IFSR Conversations (Fuschl/Pernegg/Linz)

Remark: Until 2008 the IFSR Conversations were held in Fuschl, near Salzburg, and were known as the 'Fuschl Conversations'. In 2010 we changed to a more general name, covering potential different locations: 'IFSR Conversations'.
The most recent Conversations are documented in Proceedings of IFSR Conversations.
Information about the 2012 IFSR Conversation can be found under at
"next IFSR Conversations".

Why conversation and what form do they take?

The main reason for conversations as initiated by the IFSR was a dissatisfaction with the
conventional style of conferences: An individual writes a paper, has 20 minutes to present it and then 10 minutes of questions. After that the conference is virtually over for the individual. Clearly, this format is not the most effective way to progress in the exchange and development of ideas on pressing major issues.

The experience we will have during the week at Fuschl is of quite a different nature. It is in the form of a conversation. Bela Banathy defined a conversation as follows: A Conversation is

  • a collectively guided disciplined inquiry,
  • an exploration of issues of social/societal significance,
  • engaged by scholarly practitioners in self-organized teams,
  • who select a theme for their conversation,
  • which is initiated in the course of a preparation phase that leads to an intensive learning

In the meantime some 45 Fuschl-type conversatons have been held in many places around the world.
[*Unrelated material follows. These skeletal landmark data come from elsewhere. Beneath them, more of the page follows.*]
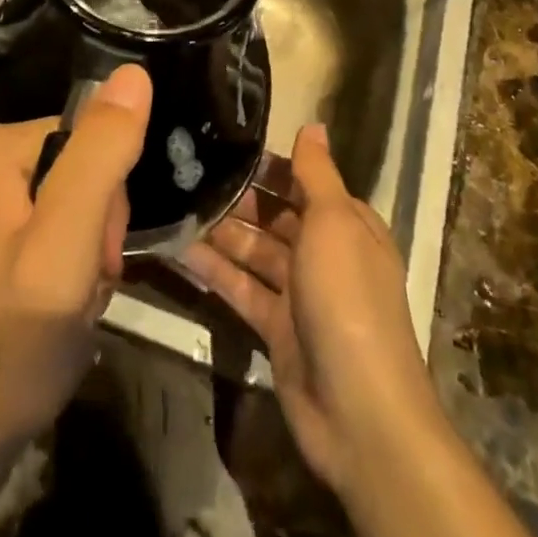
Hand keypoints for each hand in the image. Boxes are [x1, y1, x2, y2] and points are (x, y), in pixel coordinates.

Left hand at [0, 63, 152, 459]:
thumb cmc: (13, 342)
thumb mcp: (68, 244)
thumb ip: (101, 156)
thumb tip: (134, 74)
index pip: (82, 135)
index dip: (106, 196)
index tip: (98, 255)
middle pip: (72, 163)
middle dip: (94, 223)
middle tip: (83, 283)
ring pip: (63, 195)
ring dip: (82, 246)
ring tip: (70, 298)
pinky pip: (41, 220)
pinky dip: (60, 258)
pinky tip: (52, 298)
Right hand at [180, 122, 438, 496]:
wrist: (359, 412)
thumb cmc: (348, 299)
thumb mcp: (335, 222)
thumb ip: (316, 173)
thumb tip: (313, 123)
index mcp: (347, 224)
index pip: (304, 182)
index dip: (269, 165)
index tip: (224, 143)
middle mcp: (325, 254)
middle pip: (276, 216)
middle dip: (239, 197)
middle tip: (189, 173)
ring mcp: (300, 294)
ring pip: (256, 251)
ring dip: (222, 232)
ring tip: (178, 205)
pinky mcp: (277, 329)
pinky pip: (242, 289)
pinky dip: (216, 272)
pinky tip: (181, 251)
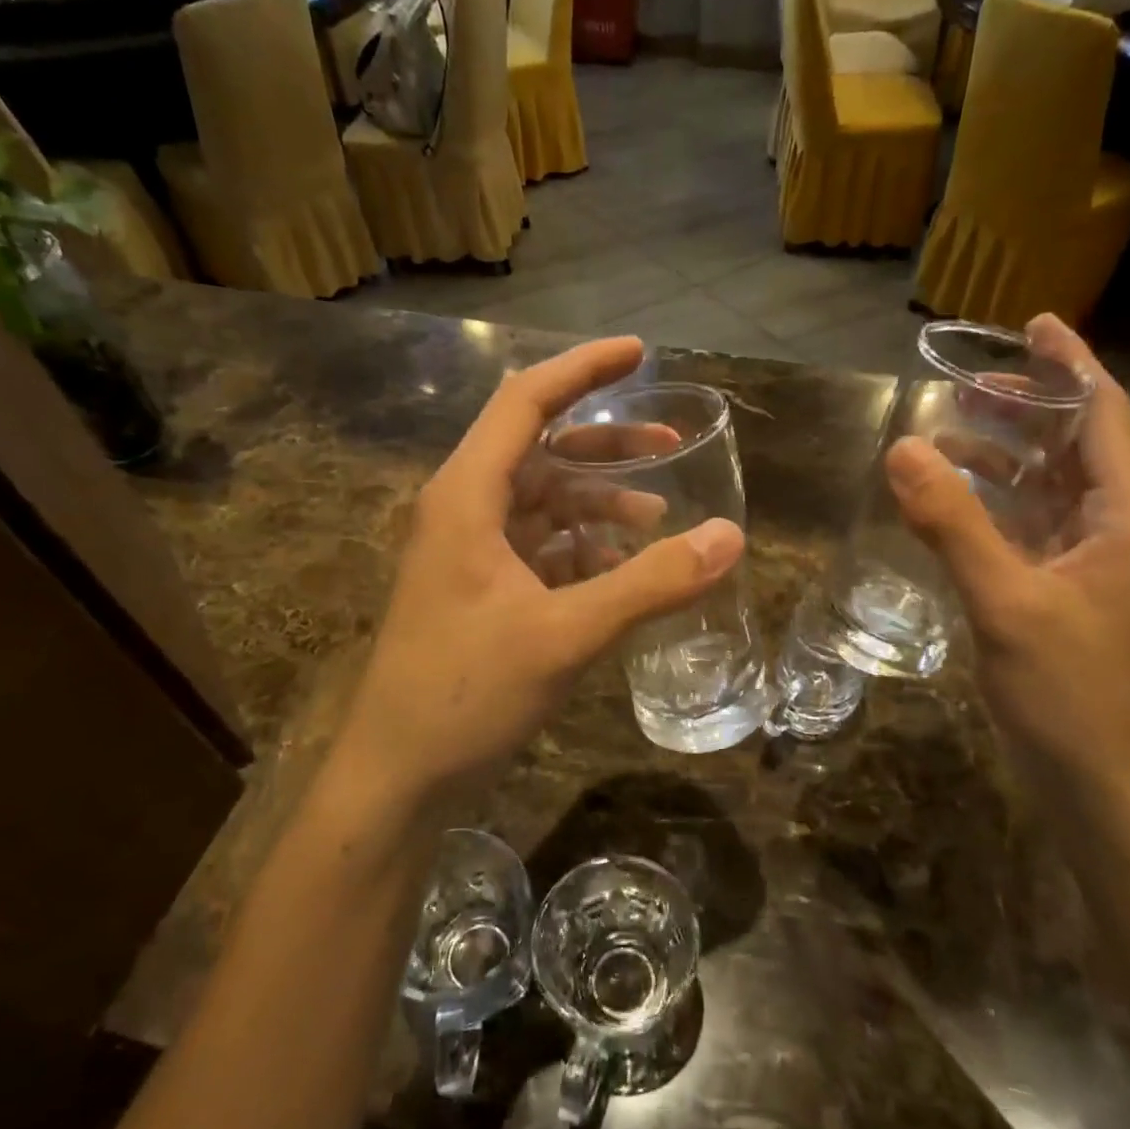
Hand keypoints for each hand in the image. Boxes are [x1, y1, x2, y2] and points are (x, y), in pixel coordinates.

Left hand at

The first Fuschl conversation was held in 1980 in Fuschl. Fuschl is a beautiful, romantic little Austrian village on a small lake (Lake Fuschl) in lovely Salzkammergut, near Salzburg. It is surrounded by mountains of approx. 1600m height. In summer it is beaming with life and tourists, in March/April its is quiet and sleepy, a good place to speak, to listen and not to be disturbed by hectic, ightseeing tourists.

Traditionally each team participant provides an 'input paper' prior to coming to Fuschl. In Fuschl we will spend 5 days in intense discussion around our chosen themes based on the triggering questions. The discussion will within the individual teams and in plenary sessions. The participants follow a set of conversation rules that guide their action (they modify the rules according to their needs during the initial stage of the conversation). They document and share their findings, prepare a team report, and often additional reflection papers that present their own findings.

The IFSR publishes the outcome of the conversation in the form of proceedings (see Rules for the Fuschl Conversation, below). Members take their experience with them and apply what they have learned in their
own contexts of life. The conversation process never ends.

Proceedings of past IFSR Conversations are available:
Proceedings of IFSR Conversations


As the world becomes faster,

As the world becomes faster, face-to-face communications in a loosely structured agenda has proven to be effective for post-graduate learning — both at the level of individuals and in groups — in an unstructured / emergent way. A large degree of diversity people is helpful in evolving ongoing work, and generating new directions and collaborations.